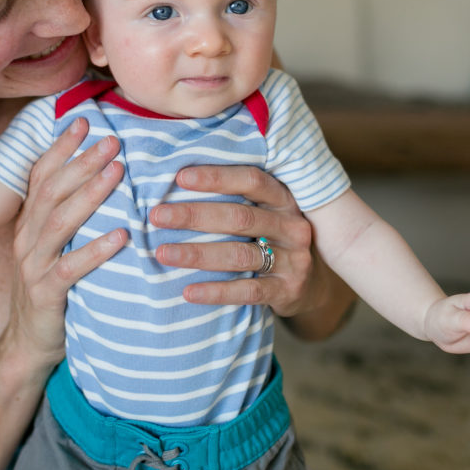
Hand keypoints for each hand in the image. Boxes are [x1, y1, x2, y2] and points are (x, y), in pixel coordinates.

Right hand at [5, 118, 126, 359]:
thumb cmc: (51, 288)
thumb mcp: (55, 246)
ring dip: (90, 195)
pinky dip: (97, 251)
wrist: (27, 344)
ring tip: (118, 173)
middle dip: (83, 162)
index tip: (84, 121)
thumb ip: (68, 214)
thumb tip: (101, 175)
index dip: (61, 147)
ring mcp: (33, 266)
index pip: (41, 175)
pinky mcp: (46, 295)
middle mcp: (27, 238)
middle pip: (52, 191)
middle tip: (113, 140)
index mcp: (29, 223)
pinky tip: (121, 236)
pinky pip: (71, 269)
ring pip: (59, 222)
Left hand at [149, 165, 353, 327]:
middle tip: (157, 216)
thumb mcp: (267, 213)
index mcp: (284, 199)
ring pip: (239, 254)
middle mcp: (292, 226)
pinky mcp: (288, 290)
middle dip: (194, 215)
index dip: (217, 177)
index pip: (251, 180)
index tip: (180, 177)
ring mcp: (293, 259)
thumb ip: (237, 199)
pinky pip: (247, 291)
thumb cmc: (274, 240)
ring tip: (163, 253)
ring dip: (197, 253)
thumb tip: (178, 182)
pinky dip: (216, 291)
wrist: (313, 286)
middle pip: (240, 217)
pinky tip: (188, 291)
_ _ _ _ _
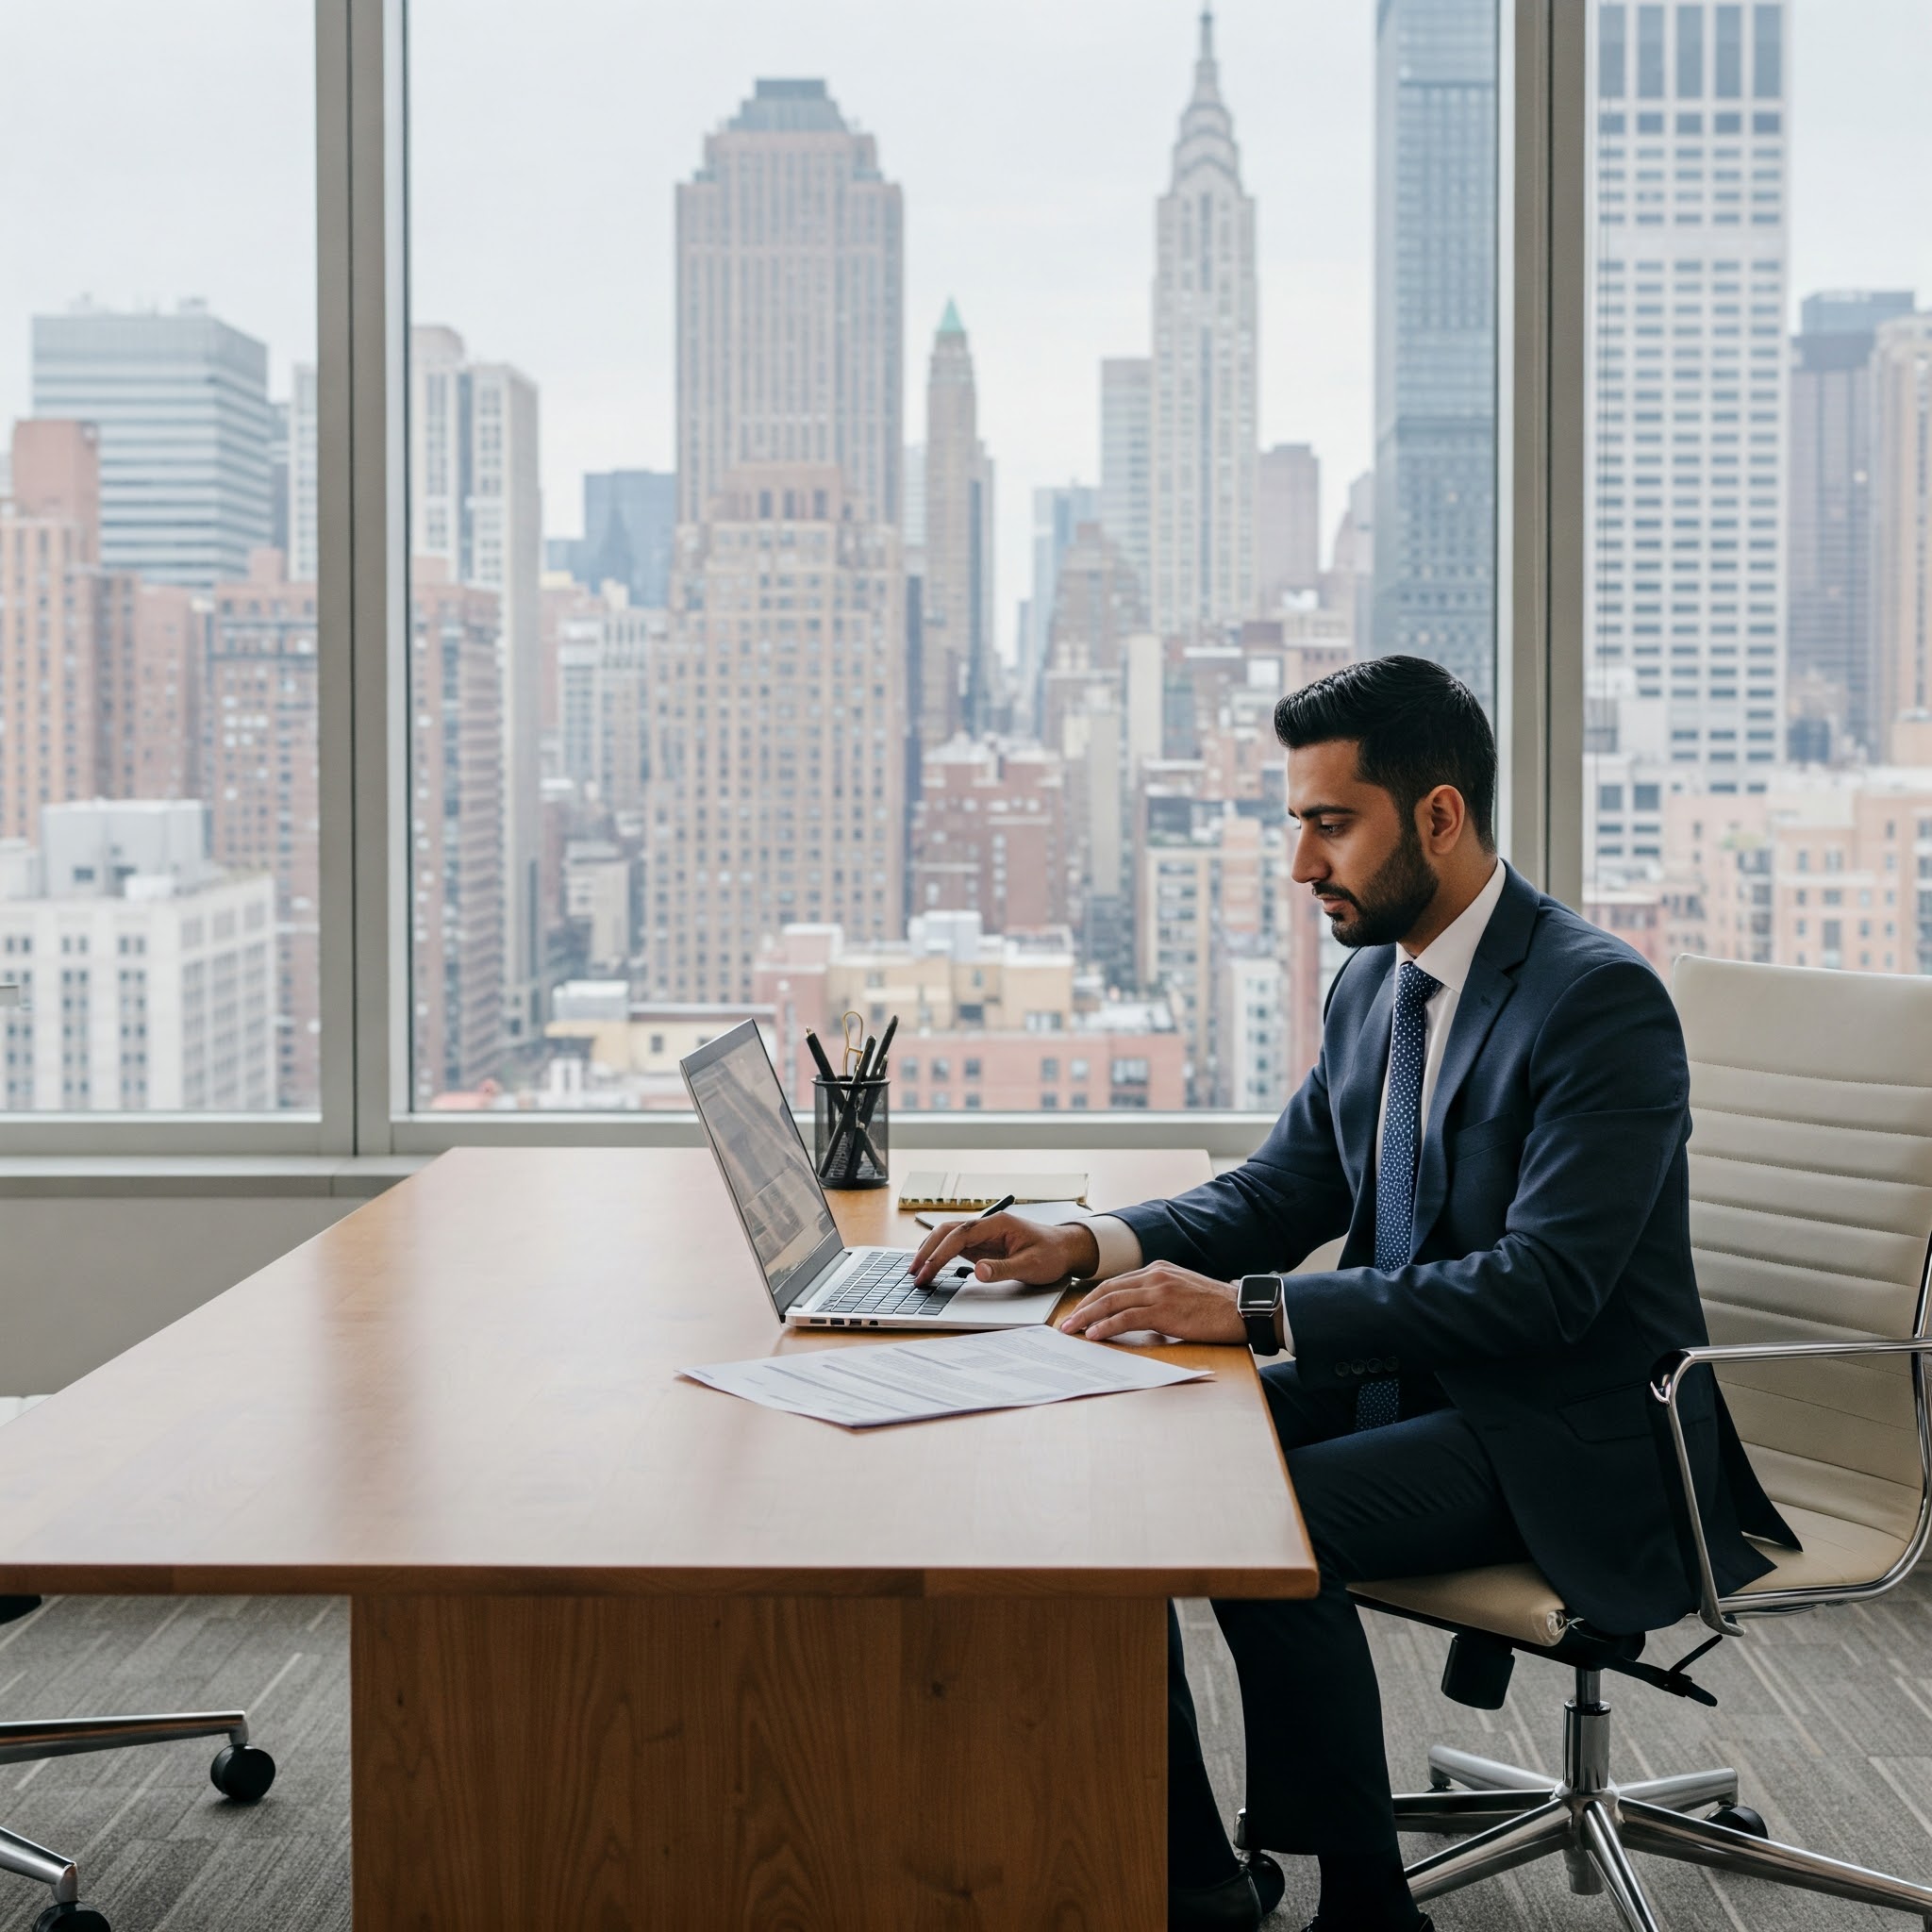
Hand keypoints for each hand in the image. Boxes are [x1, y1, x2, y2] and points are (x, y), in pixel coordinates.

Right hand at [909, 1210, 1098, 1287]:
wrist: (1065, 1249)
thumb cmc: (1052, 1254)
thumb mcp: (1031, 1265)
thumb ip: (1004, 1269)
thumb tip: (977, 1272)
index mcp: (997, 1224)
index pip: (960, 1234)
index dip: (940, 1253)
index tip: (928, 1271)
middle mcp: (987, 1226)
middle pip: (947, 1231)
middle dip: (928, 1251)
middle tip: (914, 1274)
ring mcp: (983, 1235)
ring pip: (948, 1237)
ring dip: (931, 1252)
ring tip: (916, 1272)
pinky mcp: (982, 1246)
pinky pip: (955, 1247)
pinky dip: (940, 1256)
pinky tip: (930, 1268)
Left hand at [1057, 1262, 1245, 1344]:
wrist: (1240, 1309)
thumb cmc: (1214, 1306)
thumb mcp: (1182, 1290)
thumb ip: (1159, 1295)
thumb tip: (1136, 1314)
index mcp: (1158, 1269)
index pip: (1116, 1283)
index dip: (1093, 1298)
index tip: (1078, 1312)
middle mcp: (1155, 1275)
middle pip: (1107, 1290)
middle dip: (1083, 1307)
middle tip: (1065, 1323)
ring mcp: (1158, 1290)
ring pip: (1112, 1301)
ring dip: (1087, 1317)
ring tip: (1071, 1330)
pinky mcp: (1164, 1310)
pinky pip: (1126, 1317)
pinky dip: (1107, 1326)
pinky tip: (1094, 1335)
_ _ _ _ _
* **About this task**
Above are the records. How many of their lines hold "hand"? Answer with the number alone.

* **Written response**
6